> [YOUR INSTRUCTIONS]
Across the listing below, count the lines that mention the string "complejos". Reply with the figure only.

[PROVIDED DATA Boundary: Start]

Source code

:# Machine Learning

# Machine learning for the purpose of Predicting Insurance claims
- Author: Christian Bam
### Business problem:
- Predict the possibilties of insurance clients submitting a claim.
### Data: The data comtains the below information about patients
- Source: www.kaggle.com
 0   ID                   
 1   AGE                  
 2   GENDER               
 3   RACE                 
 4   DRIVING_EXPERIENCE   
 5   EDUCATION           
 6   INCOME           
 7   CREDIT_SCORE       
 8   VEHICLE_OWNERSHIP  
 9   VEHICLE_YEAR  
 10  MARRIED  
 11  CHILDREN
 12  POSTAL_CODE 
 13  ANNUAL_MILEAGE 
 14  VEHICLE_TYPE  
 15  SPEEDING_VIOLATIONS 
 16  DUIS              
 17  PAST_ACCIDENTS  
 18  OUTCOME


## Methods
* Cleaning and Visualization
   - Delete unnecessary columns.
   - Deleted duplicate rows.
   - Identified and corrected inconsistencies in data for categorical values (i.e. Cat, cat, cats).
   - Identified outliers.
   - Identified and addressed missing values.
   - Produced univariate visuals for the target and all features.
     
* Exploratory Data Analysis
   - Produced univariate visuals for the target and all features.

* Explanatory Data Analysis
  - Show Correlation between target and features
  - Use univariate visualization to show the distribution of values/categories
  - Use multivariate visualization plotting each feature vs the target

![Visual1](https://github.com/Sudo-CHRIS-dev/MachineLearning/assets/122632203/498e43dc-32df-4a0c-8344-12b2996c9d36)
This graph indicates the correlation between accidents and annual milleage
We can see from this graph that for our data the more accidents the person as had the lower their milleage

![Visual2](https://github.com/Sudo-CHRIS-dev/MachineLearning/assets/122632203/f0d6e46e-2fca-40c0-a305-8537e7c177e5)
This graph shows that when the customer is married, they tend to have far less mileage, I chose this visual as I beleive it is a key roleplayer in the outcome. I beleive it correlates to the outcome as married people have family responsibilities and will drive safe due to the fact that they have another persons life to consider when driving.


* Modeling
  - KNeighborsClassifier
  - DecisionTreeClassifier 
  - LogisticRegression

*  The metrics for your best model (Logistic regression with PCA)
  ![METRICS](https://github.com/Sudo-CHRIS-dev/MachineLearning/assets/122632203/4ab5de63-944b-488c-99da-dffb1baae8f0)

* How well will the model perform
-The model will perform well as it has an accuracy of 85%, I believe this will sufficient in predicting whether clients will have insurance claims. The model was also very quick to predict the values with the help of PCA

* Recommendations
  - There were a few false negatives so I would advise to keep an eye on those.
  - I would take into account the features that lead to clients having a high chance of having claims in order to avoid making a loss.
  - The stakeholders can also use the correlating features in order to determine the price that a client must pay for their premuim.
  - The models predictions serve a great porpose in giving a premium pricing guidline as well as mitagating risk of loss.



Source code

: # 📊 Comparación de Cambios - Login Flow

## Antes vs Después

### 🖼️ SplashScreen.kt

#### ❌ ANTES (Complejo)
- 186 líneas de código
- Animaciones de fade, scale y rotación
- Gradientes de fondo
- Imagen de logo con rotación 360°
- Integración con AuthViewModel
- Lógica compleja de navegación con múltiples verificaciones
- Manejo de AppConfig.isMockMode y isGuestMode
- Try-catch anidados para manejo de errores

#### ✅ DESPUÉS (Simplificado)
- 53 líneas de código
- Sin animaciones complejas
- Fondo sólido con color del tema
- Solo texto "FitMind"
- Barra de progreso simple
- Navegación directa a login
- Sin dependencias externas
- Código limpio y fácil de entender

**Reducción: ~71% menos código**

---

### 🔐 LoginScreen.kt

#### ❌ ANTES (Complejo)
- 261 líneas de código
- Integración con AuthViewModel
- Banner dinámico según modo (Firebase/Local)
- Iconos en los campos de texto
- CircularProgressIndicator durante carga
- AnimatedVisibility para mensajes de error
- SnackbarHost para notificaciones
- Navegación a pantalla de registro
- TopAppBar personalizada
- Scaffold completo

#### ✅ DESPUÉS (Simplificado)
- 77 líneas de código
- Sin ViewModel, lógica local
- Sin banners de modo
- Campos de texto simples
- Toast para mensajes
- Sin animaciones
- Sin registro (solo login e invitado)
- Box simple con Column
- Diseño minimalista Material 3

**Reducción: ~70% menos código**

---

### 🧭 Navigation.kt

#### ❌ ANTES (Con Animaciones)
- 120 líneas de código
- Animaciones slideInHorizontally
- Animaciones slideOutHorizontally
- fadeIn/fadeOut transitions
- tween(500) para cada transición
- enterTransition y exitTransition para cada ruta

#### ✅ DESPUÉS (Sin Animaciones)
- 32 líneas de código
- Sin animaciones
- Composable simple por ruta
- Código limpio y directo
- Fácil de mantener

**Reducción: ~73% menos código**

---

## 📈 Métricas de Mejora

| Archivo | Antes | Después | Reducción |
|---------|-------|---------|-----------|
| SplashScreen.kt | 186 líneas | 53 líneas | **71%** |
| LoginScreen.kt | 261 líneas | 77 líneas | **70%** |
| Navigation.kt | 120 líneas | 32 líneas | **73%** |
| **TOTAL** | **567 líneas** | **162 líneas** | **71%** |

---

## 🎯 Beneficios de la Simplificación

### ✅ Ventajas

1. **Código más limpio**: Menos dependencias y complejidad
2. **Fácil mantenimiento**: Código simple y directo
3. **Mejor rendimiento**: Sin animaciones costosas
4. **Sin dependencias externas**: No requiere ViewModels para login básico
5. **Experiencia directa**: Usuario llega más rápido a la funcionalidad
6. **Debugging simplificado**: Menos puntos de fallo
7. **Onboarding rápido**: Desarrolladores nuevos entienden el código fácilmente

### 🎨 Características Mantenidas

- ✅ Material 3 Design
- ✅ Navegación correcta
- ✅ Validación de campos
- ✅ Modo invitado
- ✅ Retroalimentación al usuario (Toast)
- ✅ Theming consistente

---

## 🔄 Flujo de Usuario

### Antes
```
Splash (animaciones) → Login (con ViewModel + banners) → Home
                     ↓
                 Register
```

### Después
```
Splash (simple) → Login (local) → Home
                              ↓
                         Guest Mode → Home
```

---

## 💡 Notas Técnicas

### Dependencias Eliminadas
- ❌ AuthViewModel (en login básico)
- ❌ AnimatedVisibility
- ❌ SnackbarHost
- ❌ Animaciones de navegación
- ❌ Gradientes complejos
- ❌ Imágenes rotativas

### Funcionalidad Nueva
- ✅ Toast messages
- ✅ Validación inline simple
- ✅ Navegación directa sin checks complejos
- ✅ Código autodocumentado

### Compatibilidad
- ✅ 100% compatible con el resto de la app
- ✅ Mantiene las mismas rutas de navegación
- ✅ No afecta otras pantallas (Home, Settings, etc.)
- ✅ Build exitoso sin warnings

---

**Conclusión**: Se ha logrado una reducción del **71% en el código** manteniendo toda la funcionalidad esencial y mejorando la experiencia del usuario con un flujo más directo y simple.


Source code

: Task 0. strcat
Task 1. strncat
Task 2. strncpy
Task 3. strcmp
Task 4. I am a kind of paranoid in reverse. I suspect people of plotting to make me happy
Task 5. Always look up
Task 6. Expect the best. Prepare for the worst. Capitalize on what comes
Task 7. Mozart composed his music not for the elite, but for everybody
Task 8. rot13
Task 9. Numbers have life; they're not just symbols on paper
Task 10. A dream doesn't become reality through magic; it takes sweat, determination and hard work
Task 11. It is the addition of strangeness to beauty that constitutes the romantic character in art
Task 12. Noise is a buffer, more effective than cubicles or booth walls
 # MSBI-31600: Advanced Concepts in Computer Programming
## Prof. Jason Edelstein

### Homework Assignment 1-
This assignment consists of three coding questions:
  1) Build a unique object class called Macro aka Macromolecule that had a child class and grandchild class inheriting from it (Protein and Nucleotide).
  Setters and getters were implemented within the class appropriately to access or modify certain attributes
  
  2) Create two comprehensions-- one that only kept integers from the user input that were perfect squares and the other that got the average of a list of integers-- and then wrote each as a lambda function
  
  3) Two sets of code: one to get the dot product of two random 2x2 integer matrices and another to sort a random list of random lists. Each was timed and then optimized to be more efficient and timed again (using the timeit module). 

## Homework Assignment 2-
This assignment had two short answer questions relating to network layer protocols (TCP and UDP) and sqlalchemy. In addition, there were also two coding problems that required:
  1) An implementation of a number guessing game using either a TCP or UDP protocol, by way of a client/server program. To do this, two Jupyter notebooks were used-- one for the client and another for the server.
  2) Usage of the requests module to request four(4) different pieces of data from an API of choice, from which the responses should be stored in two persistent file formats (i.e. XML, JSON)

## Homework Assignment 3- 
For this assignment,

[PROVIDED DATA Boundary: End]
[PROVIDED DATA Boundary: Start]

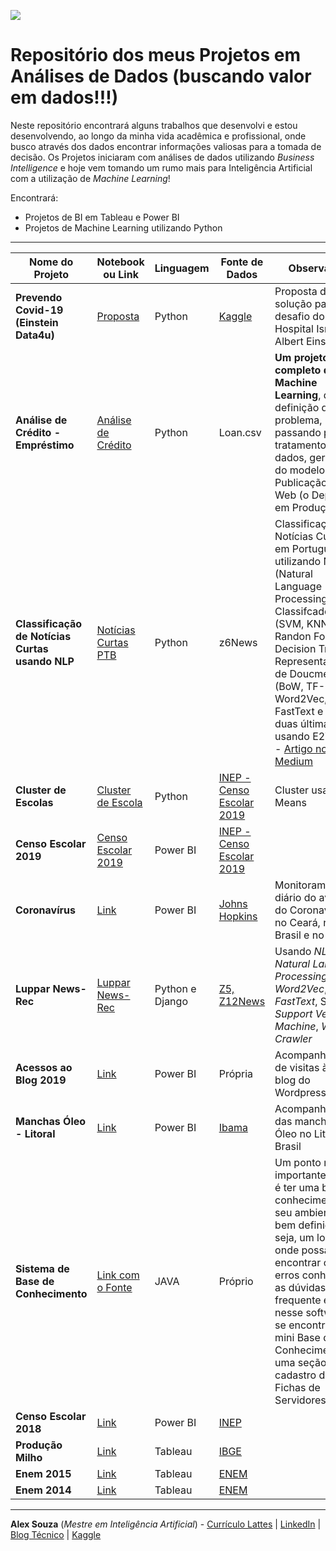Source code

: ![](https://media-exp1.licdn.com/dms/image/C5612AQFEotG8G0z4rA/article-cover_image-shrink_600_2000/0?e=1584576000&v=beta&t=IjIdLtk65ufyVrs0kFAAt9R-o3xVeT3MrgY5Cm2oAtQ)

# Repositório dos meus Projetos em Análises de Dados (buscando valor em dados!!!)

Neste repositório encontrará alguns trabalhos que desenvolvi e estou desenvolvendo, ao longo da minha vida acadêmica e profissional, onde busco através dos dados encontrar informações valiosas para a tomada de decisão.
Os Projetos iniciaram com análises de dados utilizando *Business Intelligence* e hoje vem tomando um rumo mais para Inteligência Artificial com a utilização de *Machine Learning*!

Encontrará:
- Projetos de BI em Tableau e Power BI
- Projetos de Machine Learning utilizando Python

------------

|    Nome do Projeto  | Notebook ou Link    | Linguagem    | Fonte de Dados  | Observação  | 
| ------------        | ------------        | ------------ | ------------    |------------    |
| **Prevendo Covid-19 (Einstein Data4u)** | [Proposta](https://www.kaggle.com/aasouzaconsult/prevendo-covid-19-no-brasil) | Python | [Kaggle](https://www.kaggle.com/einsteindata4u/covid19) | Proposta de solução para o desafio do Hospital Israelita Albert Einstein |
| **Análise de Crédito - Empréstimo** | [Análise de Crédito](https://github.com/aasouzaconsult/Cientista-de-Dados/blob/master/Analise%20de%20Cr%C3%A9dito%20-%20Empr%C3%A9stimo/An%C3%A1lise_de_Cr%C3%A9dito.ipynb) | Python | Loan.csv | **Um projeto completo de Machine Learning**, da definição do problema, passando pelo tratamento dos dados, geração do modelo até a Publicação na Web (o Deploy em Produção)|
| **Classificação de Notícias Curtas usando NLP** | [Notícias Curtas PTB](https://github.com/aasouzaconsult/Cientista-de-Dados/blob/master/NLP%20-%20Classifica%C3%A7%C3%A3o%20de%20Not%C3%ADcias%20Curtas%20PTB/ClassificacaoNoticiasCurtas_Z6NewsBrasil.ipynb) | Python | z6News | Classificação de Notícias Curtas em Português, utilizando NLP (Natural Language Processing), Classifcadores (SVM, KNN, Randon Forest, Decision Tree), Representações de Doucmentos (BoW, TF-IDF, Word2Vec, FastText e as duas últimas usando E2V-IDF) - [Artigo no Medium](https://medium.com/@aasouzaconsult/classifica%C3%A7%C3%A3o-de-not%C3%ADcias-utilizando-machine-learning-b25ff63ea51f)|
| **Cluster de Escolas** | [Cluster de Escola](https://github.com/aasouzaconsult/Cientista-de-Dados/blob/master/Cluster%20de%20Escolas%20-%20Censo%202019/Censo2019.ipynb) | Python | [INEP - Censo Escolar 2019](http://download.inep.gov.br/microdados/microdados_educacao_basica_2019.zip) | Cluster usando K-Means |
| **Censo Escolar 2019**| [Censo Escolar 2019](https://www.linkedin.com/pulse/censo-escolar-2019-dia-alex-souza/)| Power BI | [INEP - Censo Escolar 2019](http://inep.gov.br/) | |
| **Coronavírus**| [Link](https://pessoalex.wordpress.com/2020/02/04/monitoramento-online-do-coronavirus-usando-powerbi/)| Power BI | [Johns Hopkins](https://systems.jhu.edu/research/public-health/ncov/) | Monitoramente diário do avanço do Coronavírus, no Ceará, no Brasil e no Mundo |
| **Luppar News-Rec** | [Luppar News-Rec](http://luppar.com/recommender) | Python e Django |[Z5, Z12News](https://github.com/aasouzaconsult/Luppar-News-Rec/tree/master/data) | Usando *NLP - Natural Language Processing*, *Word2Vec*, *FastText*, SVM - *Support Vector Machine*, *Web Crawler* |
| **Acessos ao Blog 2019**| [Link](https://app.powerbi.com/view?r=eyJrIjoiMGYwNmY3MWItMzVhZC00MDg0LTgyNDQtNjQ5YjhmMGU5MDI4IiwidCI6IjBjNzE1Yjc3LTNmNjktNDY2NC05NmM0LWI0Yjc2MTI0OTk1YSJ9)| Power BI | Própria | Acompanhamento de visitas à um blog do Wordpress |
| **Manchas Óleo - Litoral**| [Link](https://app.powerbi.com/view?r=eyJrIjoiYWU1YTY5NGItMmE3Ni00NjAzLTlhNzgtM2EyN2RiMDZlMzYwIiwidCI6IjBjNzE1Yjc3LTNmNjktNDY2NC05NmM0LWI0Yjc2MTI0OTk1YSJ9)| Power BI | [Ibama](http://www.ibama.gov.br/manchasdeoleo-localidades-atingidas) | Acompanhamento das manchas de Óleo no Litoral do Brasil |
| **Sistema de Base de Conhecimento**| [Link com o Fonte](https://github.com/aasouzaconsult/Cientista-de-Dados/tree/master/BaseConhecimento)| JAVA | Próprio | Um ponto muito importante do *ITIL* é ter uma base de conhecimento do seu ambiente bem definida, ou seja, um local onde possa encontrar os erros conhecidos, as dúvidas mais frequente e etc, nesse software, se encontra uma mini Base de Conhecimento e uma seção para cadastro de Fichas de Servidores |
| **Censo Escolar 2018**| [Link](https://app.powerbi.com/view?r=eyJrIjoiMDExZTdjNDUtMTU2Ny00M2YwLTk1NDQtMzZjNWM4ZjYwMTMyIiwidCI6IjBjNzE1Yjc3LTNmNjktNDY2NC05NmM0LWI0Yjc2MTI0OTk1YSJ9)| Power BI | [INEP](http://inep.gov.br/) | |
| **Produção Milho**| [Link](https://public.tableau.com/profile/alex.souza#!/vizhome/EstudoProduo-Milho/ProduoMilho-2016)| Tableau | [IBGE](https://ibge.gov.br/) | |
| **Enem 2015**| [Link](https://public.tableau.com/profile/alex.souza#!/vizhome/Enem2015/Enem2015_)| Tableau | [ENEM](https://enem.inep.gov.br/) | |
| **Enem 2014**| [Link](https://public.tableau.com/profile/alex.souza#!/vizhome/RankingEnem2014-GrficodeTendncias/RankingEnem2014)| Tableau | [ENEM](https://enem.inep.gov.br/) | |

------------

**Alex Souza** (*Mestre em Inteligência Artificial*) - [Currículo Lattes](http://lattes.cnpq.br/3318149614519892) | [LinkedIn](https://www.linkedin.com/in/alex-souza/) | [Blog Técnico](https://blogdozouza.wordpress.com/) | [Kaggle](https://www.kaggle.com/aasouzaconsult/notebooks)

[PROVIDED DATA Boundary: End]

> [SOLUTION TO THIS EXERCISE]
2